Ebbene, sarebbe sicuramente importante che ciò avvenisse anche con la documentazione fitosanitaria albanese, sempre, chiaramente, alle medesime condizioni di reciprocità. Tuttavia, si tratta di un obiettivo particolarmente ambizioso, che dev’essere perseguito nel tempo, e che comunque, riferendosi anche all’attività commerciale, ha un ambito di applicazione notevolmente più ampio, rispetto a quello che direttamente interessa il progetto di ridiffusione delle specie vegetali endemiche mediterranee, terrestri ed acquatiche.

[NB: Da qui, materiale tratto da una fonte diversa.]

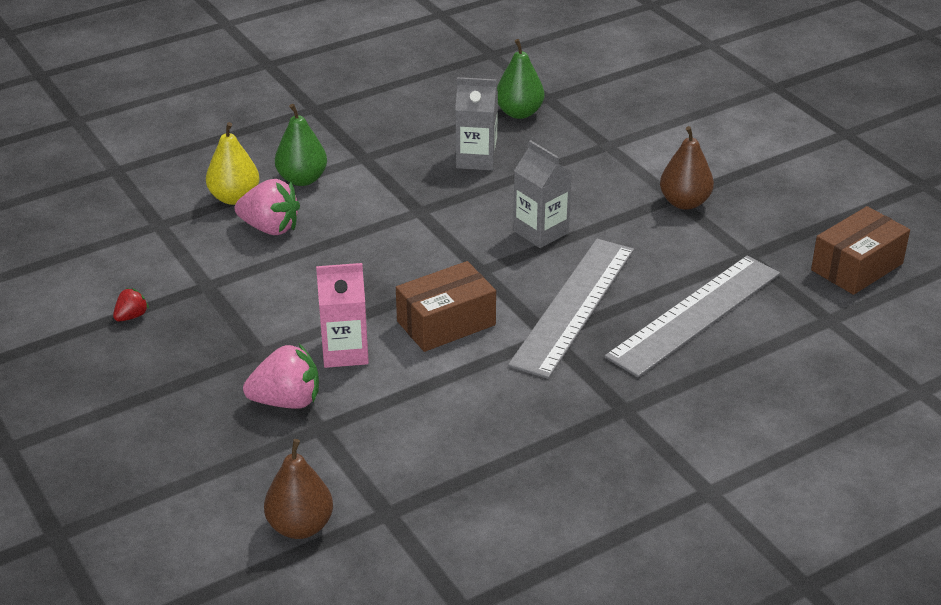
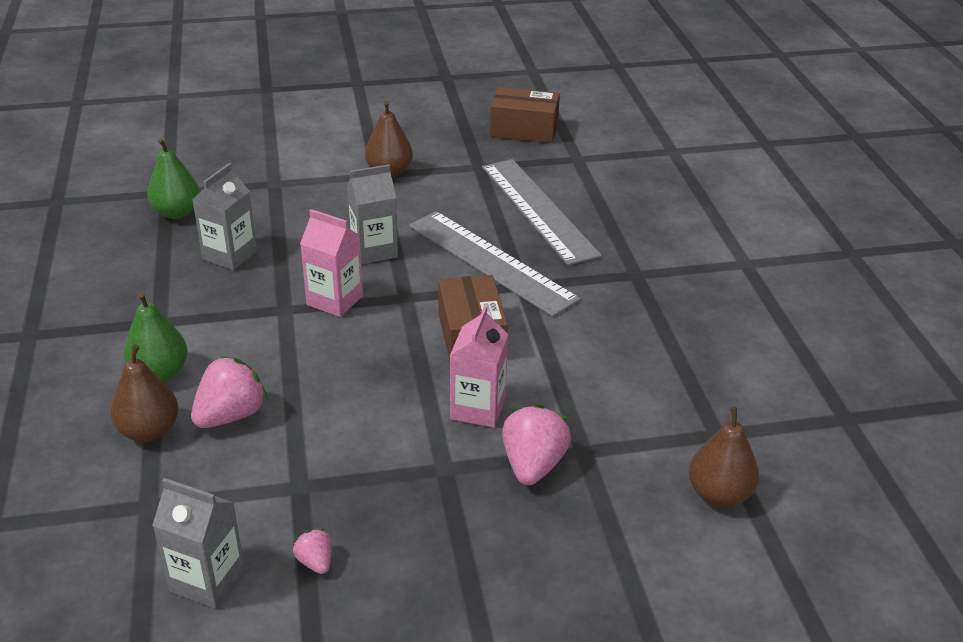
camera: 70 degrees left, 0 degrees up
(97, 274) = (207, 580): none -> grey carton
(131, 316) = (315, 562): red strawberry -> pink strawberry
(234, 198) = (149, 431): yellow pear -> brown pear
(449, 233) = (335, 300): none -> pink carton
(857, 267) = (524, 130): brown box -> brown box turned 60 degrees counterclockwise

Allora, però, sotto questo speciale punto di vista – in attesa di auspicabili accordi internazionali più estesi -, proprio in virtù della natura internazionale – ed intergovernativa - dell’ente istituendo, ben si potrebbe introdurre, già all’interno dell’accordo istitutivo stesso, la possibilità, per l’ente in questione, di rilasciare un documento fitosanitario speciale - quello che, per continuare a sfruttare l’analogia utilizzata dallo stesso legislatore europeo, si potrebbe definire un “passaporto diplomatico” -, per i suoi vegetali. In modo da facilitare al massimo il trasferimento internazionale di piante e semi, nella prospettiva della ricostruzione del nostro patrimonio di endemismi.